Development of a List to Detect Statistical and Methodological Terms in Peer Reviews

Ivan Buljan,1 Daniel Garcia-Costa,2 Francisco Grimaldo,2 Richard A. Klein,3 Marjan Bakker,3 Ana Marušić1


The peer review system used by academic journals to assess the quality of submitted papers is constantly in need of new technologies that can help reviewers and increase the objectivity of the process. The aim of the present study was to develop a comprehensive list of words related to research methods and statistics, which could then be used to automatically study the content and the quantity and types of methodological and statistical issues identified in peer review reports.


The terms for the list were identified from different glossaries.1,2 The terms were organized into subcategories, some of which were more related to methodological aspects (eg, study design, sampling, or procedures) or statistical aspects (eg, parametric descriptive parameters or data presentation) of research. The list was refined and enriched with terms using a computational language model. The final list and the preregistration can be found at the Open Science Framework website (https://osf.io/d34b9/). The occurrence of terms in the PEERE database3 of peer review reports, for which data on reviewer gender, continental region, review recommendation, journal impact factor, and subject area (N = 496,928) were available, was counted. Regression models were created to determine the frequency of the terms used based on peer review characteristics.


The mean length of a peer review was 196 words (95% CI, 108-330 words). A total of 26.8% of review reports in the sample contained at least 1 methodological term, while 70.7% contained at least 1 statistical term. It was more likely that the review contained methodological terms if the reviewer was female and resided in North America or Oceania compared with other continents, if the recommendation was to reject the article or send it for major revisions, if the journal was from the social sciences and humanities, if the journal was in the top impact factor quartile, and if the article was a longer peer review. More words related to statistics were observed when the reviewer was female, for reviews recommending any revisions, for journals from health and medical sciences, in journals in the top impact factor quartile, and in longer reviews. Mixed regression models indicated that the scientific area was more strongly associated with words related to statistics than were reviewer recommendations.

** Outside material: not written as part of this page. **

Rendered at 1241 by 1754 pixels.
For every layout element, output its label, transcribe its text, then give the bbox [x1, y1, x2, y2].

The application of this newly developed list showed that methodological and statistical terms are not a common topic in peer review and that they are not always present in review reports from different fields. The list successfully covered research terms because the most-identified terms were related to categories relevant for most types of research. Future analysis should try to understand the context of the occurrence of words from the list to confirm the validity of the list of terms.

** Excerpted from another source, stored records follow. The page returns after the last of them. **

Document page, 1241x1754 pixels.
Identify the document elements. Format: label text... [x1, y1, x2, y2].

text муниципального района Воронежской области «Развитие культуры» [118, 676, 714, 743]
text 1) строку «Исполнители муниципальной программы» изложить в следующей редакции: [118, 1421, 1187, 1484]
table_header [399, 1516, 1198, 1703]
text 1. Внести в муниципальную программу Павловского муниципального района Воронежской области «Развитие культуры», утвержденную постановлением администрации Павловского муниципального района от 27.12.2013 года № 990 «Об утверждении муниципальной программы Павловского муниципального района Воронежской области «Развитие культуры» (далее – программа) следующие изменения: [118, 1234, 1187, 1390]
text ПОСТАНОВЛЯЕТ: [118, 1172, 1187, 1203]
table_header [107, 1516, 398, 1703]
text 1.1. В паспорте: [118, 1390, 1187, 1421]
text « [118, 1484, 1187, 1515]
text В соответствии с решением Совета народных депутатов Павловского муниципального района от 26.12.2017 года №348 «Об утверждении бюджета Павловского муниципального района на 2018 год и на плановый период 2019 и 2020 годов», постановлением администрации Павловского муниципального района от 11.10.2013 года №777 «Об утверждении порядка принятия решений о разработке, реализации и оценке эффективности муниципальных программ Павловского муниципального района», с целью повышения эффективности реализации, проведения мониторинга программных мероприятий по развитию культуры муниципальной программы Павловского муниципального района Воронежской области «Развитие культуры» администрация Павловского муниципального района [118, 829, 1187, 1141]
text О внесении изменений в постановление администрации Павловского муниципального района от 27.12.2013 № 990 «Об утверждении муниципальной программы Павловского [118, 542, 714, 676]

1. Stark PB. Glossary of Statistical Terms. Accessed March 23, 2021. https://www.stat.berkeley.edu/~stark/SticiGui/Text/gloss.htm

2. Framework for Open and Reproducible Research Training. The Glossary of Terms. Accessed July 12, 2021. https://docs.google.com/document/d/1oNsHSRmgAsDGUKvq5joqBpv

3. Squazzoni F, Ahrweiler P, Barros T, et al. Unlock ways to share data on peer review. Nature. 2020;578(7796):512-514. doi:10.1038/d41586-020-00500-y

1Department of Research in Biomedicine and Health, University of Split School of Medicine, Split, Croatia, ibuljan@mefst.hr; 2Department of Computer Science, University of Valencia, Burjassot, Spain; 3Department of Methodology and Statistics, Tilburg University, Tilburg, the Netherlands

Conflict of Interest Disclosures

Ana Marušić is a member of the Peer Review Congress Advisory Board by was not involved in the editorial review or decision for this abstract. No other disclosures reported.

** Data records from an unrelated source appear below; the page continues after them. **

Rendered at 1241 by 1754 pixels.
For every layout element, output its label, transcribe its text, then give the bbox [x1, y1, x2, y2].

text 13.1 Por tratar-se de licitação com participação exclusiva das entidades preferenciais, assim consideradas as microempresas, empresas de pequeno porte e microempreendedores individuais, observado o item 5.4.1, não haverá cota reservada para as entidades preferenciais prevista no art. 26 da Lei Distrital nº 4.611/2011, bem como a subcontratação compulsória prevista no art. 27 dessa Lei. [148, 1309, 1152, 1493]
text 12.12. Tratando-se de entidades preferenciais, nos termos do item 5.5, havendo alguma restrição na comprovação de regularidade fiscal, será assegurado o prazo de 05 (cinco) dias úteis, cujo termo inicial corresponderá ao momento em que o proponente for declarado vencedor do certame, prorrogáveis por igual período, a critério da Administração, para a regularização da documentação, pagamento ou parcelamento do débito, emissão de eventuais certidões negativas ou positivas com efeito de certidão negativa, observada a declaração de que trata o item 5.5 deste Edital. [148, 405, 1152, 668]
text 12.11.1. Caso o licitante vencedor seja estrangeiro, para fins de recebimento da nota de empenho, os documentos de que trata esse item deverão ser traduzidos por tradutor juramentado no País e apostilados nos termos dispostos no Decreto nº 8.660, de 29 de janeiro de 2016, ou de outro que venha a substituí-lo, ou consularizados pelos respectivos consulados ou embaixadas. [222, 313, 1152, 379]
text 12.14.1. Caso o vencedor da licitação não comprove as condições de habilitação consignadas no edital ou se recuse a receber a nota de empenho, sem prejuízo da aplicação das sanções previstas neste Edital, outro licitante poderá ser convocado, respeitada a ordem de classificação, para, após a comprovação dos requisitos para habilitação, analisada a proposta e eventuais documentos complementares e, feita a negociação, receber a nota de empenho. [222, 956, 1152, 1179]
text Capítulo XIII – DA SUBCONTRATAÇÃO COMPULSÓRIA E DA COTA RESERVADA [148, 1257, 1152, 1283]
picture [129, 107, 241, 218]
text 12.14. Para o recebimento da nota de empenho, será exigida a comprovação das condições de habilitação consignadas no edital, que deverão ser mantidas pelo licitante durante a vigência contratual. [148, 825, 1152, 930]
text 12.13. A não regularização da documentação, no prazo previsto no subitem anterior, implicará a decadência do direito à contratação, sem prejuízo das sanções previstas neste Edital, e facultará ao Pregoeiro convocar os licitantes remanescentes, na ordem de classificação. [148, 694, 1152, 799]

This study was funded by the Croatian Science Foundation “Professionalism in Health–Decision making in practice and research” under grant agreement IP-2019-04-4882. Richard A. Klein received funding from a Replication Studies grant (401.18.053) from the Netherlands Organization for Scientific Research, and a Consolidator Grant (IMPROVE) from the European Research Council (grant 726361). Francisco Grimaldo and Daniel Garcia-Costa are partially supported by the Spanish Ministry of Science, Innovation and Universities, the Spanish State Research Agency, and the European Regional Development Fund under project RTI2018-095820-B-I00.

Role of the Funder/Sponsor

The funders had no role in the design and conduct of the study; collection, management, analysis, and interpretation of the data; preparation, review, or approval of the abstract; and decision to submit the abstract for presentation.